• **PROBLEM STATEMENT**
All lines in the material with the string "comune" should be listed.

• **EXTRACTED ENTRIES**
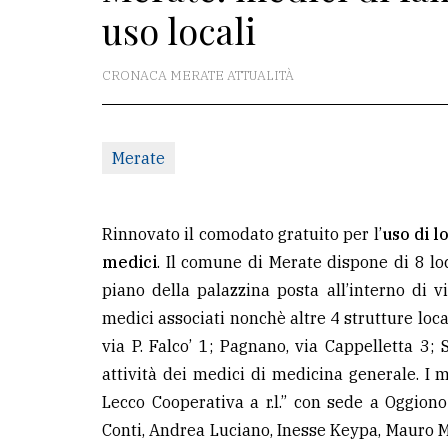
uso locali
La
redazione
CRONACA MERATE ATTUALITÀ
Scrivici
Per
Merate
la
tua
pubblicità
Rinnovato il comodato gratuito per l’
uso di l
medici
. Il comune di Merate dispone di 8 loc
piano della palazzina posta all’interno di v
CERCA
medici associati nonchè altre 4 strutture loca
Cerca
via P. Falco’ 1; Pagnano, via Cappelletta 3; S
per
attività dei medici di medicina generale. I m
comune
Lecco Cooperativa a r.l.” con sede a Oggion
Conti, Andrea Luciano, Inesse Keypa, Mauro 
Ricerca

• **WRITTEN RESPONSE**
. Il comune di Merate dispone di 8 loc
comune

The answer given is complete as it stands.